Prenuptial agreements are recommended for any new marriages to spell out obligations for care of a child with special needs in case of future divorce. This includes stipulating how resources are to be used and what should happen if one of the spouses were to pass away.

When a deceased parent was receiving Social Security benefits, there are typically benefits available for ex-spouses, minor children, and dependents with disabilities. The prenuptial agreement should dictate which income benefits are to be used for the care of the child, and which are for the benefit of the ex-spouse. Overall, parents of children with disabilities and special needs should talk to an attorney about the rights that spouses have to inheritances in community property states and consider putting a property status agreement into place to ensure their child’s inheritance stays intact.
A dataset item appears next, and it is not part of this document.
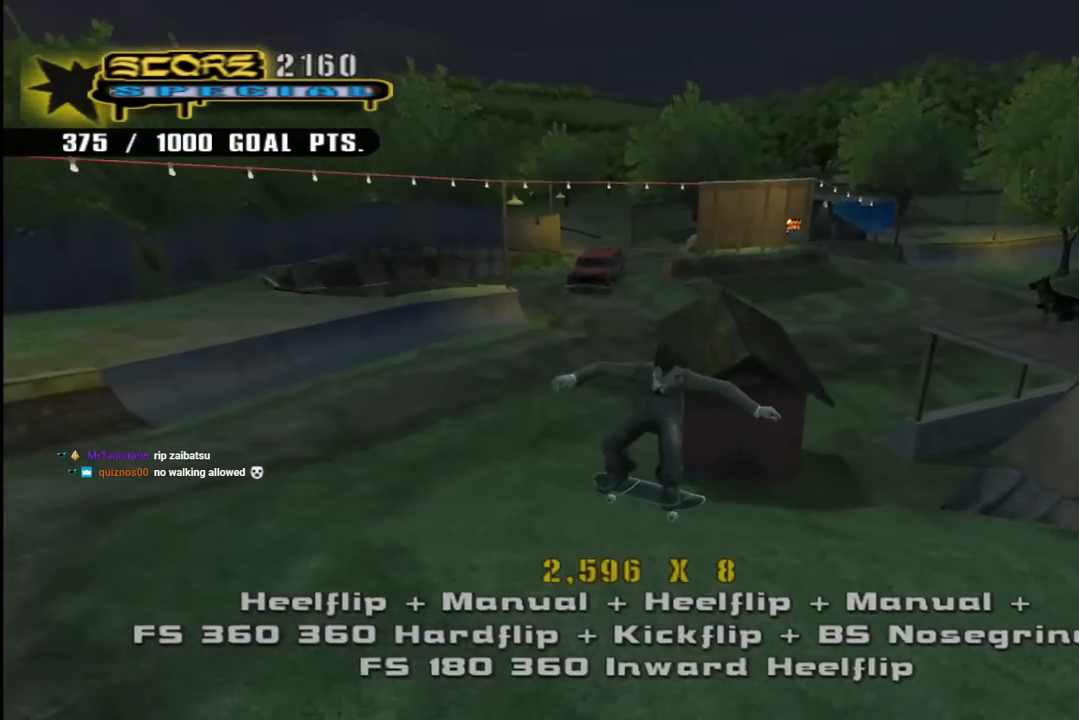
{"buttons": ["CROSS", "DPAD_DOWN", "DPAD_RIGHT"], "left_stick": "center", "right_stick": "center"}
If a special needs trust hasn’t already been established, many attorneys will recommend that one is established prior to a new marriage. The trust can be a valuable tool to hold assets and income for a child with special needs and keep them separate from marital assets. The trust can have very specific instructions to ensure that needs and wishes are met, even when additional parties are involved in the family.
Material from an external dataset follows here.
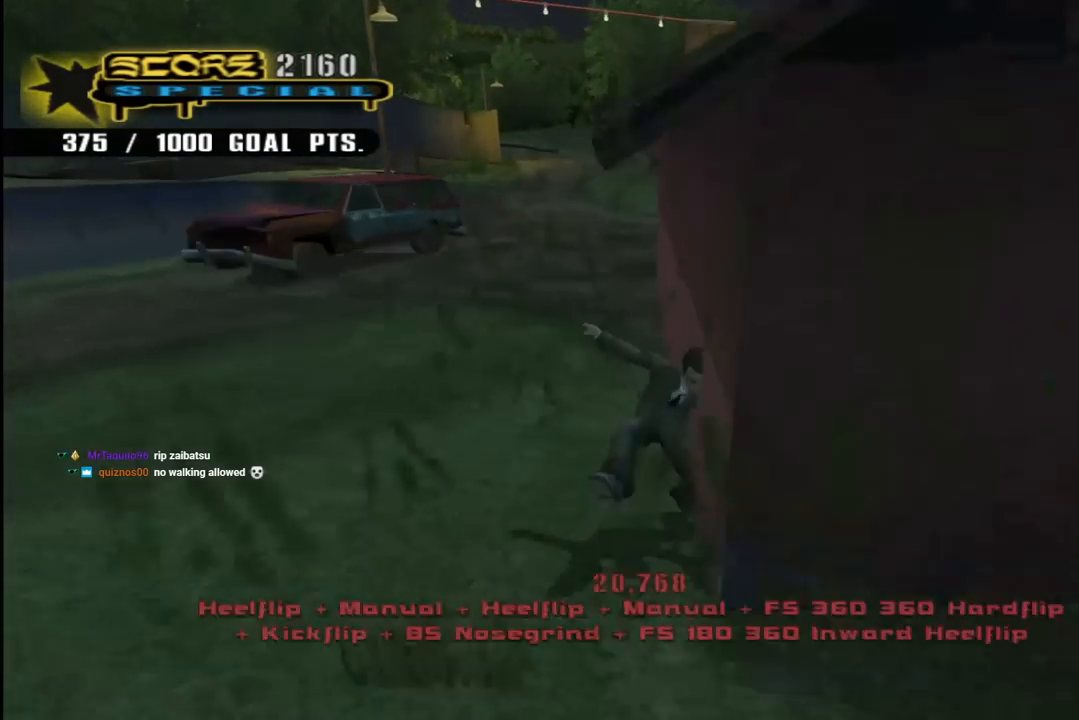
{"buttons": [], "left_stick": "center", "right_stick": "center", "events": [[100, "DPAD_RIGHT", "up"], [100, "SQUARE", "down"], [133, "DPAD_DOWN", "up"], [133, "DPAD_LEFT", "down"], [167, "CROSS", "up"], [167, "DPAD_LEFT", "up"], [183, "SQUARE", "up"]]}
Finally, many stepparents choose to legally adopt children from their spouse’s previous marriage. In special needs situations, this decision may carry additional ramifications related to benefits eligibility and legal guardianship, so it’s important to work with a well-qualified attorney and explore all of the pros and cons.

Planning for a lifetime of care

A life care plan and letter of intent are important complements to a good financial and legal planning structure. Documenting all of the needs and wishes of the individual and caretakers for future caretakers and decision makers is critical to ensure continuity of care and vision for the future.

Communication is key

Ultimately, making sure that decisions are made with and communicated to all interested family members and professionals is paramount to avoiding disruption, confusion and disputes in the future. Once a plan is in place, save it somewhere safe and make sure to communicate where it is and how it can be accessed to ensure that the needs of children with disabilities and special needs will be well cared for in the future, no matter what.

This information is provided by Voya Cares for your education only. Neither Voya nor its representatives offer tax or legal advice. Please consult your tax or legal advisor before making a tax-related investment/insurance decision.